Daulat Scindia - Scindia-Holkar Confrontation

Scindia-Holkar Confrontation

At this time the death of the young Peshwa, Madhavrao II (1795), and the troubles which it occasioned, the demise of Tukojirao Holkar and the rise of the turbulent Yashwantrao Holkar, together with the intrigues of Nana Farnavis, threw the confederacy into confusion and enabled Sindhia to gain the ascendancy. He also came under the influence of Sarjerao Ghatge, a dubious character from Maratha point of view, whose daughter he had married (1798). Urged possibly by this adviser, Daulatrao aimed at increasing his dominions at all costs, and seized territory from the Maratha Ponwars of Dhar and Dewas. The rising power of Yashwantrao Holkar of Indore, however, alarmed him. In July 1801, Yashwantrao appeared before Sindhia's capital of Ujjain, and after defeating some battalions under John Hessing, extorted a large sum from its inhabitants, but did not ravage the town. In October, however, Sarjerao Ghatge took revenge by sacking Indore, razing it almost to the ground, and practicing every form of atrocity on its inhabitants.

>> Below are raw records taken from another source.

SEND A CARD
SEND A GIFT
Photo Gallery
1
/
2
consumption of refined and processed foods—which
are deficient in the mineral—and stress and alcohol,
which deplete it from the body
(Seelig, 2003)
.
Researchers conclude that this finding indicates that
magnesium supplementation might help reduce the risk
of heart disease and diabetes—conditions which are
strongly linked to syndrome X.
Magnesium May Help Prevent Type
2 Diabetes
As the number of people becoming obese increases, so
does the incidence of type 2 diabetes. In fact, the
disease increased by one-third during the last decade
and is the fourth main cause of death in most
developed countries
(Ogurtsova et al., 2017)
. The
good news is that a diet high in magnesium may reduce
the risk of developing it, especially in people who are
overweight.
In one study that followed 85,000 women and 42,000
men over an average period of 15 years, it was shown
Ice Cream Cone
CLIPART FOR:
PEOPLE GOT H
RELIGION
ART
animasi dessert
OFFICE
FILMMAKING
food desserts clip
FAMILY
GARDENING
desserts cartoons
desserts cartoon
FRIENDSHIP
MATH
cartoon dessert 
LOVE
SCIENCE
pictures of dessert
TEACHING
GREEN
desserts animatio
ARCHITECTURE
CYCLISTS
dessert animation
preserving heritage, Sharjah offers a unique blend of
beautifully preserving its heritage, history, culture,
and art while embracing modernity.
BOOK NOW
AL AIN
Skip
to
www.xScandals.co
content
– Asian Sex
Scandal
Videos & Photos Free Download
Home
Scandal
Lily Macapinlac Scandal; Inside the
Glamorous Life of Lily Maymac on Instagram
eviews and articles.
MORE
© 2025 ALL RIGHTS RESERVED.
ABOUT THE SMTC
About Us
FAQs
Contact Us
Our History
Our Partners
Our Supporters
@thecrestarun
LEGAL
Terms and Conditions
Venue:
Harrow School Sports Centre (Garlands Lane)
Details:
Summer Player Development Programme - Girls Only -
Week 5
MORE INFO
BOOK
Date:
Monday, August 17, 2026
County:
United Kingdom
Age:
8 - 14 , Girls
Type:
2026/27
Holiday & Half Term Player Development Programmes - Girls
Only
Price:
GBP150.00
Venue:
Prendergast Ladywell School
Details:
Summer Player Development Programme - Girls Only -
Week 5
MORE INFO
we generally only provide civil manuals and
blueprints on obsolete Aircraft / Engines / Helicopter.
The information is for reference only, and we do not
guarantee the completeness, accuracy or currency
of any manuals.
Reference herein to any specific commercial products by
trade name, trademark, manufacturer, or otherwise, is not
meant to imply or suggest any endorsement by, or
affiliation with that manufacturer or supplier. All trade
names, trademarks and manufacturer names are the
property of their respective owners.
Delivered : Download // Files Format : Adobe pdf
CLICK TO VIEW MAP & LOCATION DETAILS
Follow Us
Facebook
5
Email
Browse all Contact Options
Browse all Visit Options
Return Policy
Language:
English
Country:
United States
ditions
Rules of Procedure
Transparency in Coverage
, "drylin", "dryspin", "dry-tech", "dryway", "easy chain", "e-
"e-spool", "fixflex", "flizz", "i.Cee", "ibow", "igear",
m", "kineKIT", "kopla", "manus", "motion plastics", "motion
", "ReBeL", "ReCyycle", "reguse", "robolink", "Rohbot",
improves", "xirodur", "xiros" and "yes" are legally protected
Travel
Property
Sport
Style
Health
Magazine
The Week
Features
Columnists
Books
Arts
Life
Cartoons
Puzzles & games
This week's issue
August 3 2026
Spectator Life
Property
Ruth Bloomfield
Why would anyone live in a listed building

Then, in 1802, on the festival of Diwali, Yashwantrao Holkar defeated the combined armies of Scindia and Peshwa Bajirao II at Hadapsar, near Pune. The battle took place at Ghorpadi, Banwadi, and Hadapsar. From this time dates the gardi-ka-wakt, or 'period of unrest', as it is still called, during which the whole of central India was overrun by the armies of Sindhia and Holkar and their attendant predatory Pindari bands, under Amir Khan and others. BenoƮt de Boigne had retired as commander of Gwalior's army in 1796; and his successor, Pierre Cuillier-Perron, was a man of a very different stamp, whose determined favouritism of French officers, in defiance of all claims to promotion, produced discontent in the regular corps.